Rachel Aroesti 

Tune-Yards: Sketchy review – agit-pop punk sweetened with deep grooves

Themes of climate disaster, gender dysphoria and fighting privilege bubble up through a discomfiting but enjoyable sonic deluge
  
  

Attempting to balance social conscience with feelgood entertainment ... Tune-Yards.
Daring … Tune-Yards. Photograph: Pooneh Ghana

Tune-Yards may deal in cacophonous maximalism – ever-changing rhythms, antic, mutating vocals, drifting snippets of highly infectious melody – but you could never accuse them of mindless exuberance. The California duo’s last record, I Can Feel You Creep Into My Private Life, was a self-eviscerating meditation on white privilege, while 2011’s Whokill discussed both structural inequality and disordered eating. On their fifth album, gender dysphoria, abortion rights and the Larkin-esque horrors of procreation bubble up through the sonic deluge. Yet Sketchy doesn’t feel like a protest album – as the title suggests, it doesn’t have the clarity for that. That can be frustrating: Homewrecker hints at a theme of insidious gentrification, but it’s mostly indecipherable. Elsewhere, however, it allows for exhilarating ambivalence: Sometime muddles through a relatably complex response to climate disaster over a blissful lover’s rock foundation.

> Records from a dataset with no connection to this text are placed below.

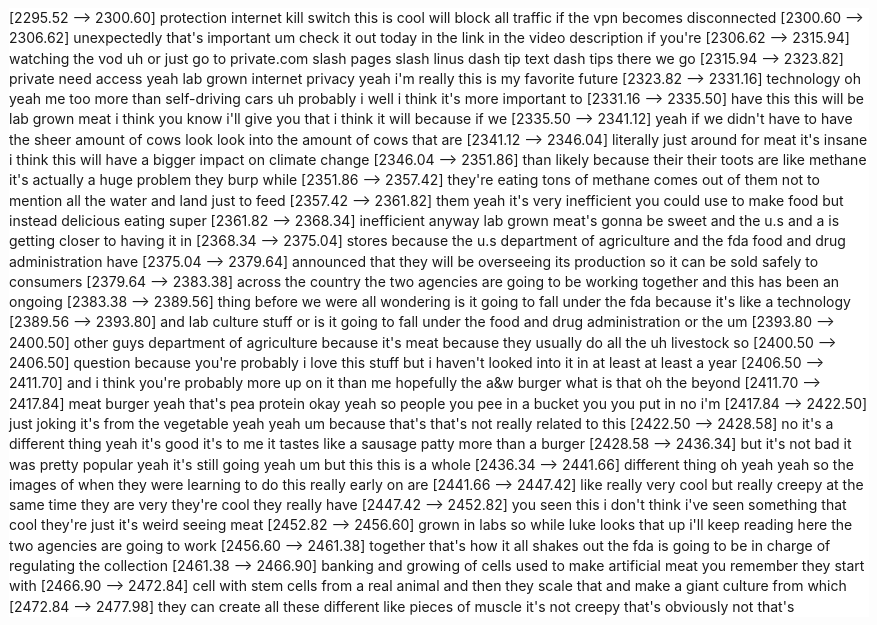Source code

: [2295.52 --> 2300.60]  protection internet kill switch this is cool will block all traffic if the vpn becomes disconnected
[2300.60 --> 2306.62]  unexpectedly that's important um check it out today in the link in the video description if you're
[2306.62 --> 2315.94]  watching the vod uh or just go to private.com slash pages slash linus dash tip text dash tips there we go
[2315.94 --> 2323.82]  private need access yeah lab grown internet privacy yeah i'm really this is my favorite future
[2323.82 --> 2331.16]  technology oh yeah me too more than self-driving cars uh probably i well i think it's more important to
[2331.16 --> 2335.50]  have this this will be lab grown meat i think you know i'll give you that i think it will because if we
[2335.50 --> 2341.12]  yeah if we didn't have to have the sheer amount of cows look look into the amount of cows that are
[2341.12 --> 2346.04]  literally just around for meat it's insane i think this will have a bigger impact on climate change
[2346.04 --> 2351.86]  than likely because their their toots are like methane it's actually a huge problem they burp while
[2351.86 --> 2357.42]  they're eating tons of methane comes out of them not to mention all the water and land just to feed
[2357.42 --> 2361.82]  them yeah it's very inefficient you could use to make food but instead delicious eating super
[2361.82 --> 2368.34]  inefficient anyway lab grown meat's gonna be sweet and the u.s and a is getting closer to having it in
[2368.34 --> 2375.04]  stores because the u.s department of agriculture and the fda food and drug administration have
[2375.04 --> 2379.64]  announced that they will be overseeing its production so it can be sold safely to consumers
[2379.64 --> 2383.38]  across the country the two agencies are going to be working together and this has been an ongoing
[2383.38 --> 2389.56]  thing before we were all wondering is it going to fall under the fda because it's like a technology
[2389.56 --> 2393.80]  and lab culture stuff or is it going to fall under the food and drug administration or the um
[2393.80 --> 2400.50]  other guys department of agriculture because it's meat because they usually do all the uh livestock so
[2400.50 --> 2406.50]  question because you're probably i love this stuff but i haven't looked into it in at least at least a year
[2406.50 --> 2411.70]  and i think you're probably more up on it than me hopefully the a&w burger what is that oh the beyond
[2411.70 --> 2417.84]  meat burger yeah that's pea protein okay yeah so people you pee in a bucket you you put in no i'm
[2417.84 --> 2422.50]  just joking it's from the vegetable yeah yeah um because that's that's not really related to this
[2422.50 --> 2428.58]  no it's a different thing yeah it's good it's to me it tastes like a sausage patty more than a burger
[2428.58 --> 2436.34]  but it's not bad it was pretty popular yeah it's still going yeah um but this this is a whole
[2436.34 --> 2441.66]  different thing oh yeah yeah so the images of when they were learning to do this really early on are
[2441.66 --> 2447.42]  like really very cool but really creepy at the same time they are very they're cool they really have
[2447.42 --> 2452.82]  you seen this i don't think i've seen something that cool they're just it's weird seeing meat
[2452.82 --> 2456.60]  grown in labs so while luke looks that up i'll keep reading here the two agencies are going to work
[2456.60 --> 2461.38]  together that's how it all shakes out the fda is going to be in charge of regulating the collection
[2461.38 --> 2466.90]  banking and growing of cells used to make artificial meat you remember they start with
[2466.90 --> 2472.84]  cell with stem cells from a real animal and then they scale that and make a giant culture from which
[2472.84 --> 2477.98]  they can create all these different like pieces of muscle it's not creepy that's obviously not that's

Her longtime appropriation of black-originated musical styles is something frontwoman Merrill Garbus has interrogated over the years, but it is clearly a mode she’s sticking with; Sketchy also channels 80s R&B, Afrobeat, Minnie Riperton’s ethereal vocal gymnastics and, most often, 60s soul. Tune-Yards don’t use these sounds for easy appeal; their sweetness, fun and comfort is invariably complicated by dissonance and instability. At the same time, they do make all the dread, guilt and hand-wringing that bit more palatable. It’s a discomfiting, ambitious dynamic from a band attempting to balance social conscience with feelgood entertainment. Sketchy is not that perfect marriage of progressive political messaging and musical pleasure – an elusive holy grail, that, or a contradiction in terms? – but it is a daring, fascinating and frequently very enjoyable attempt to square the circle.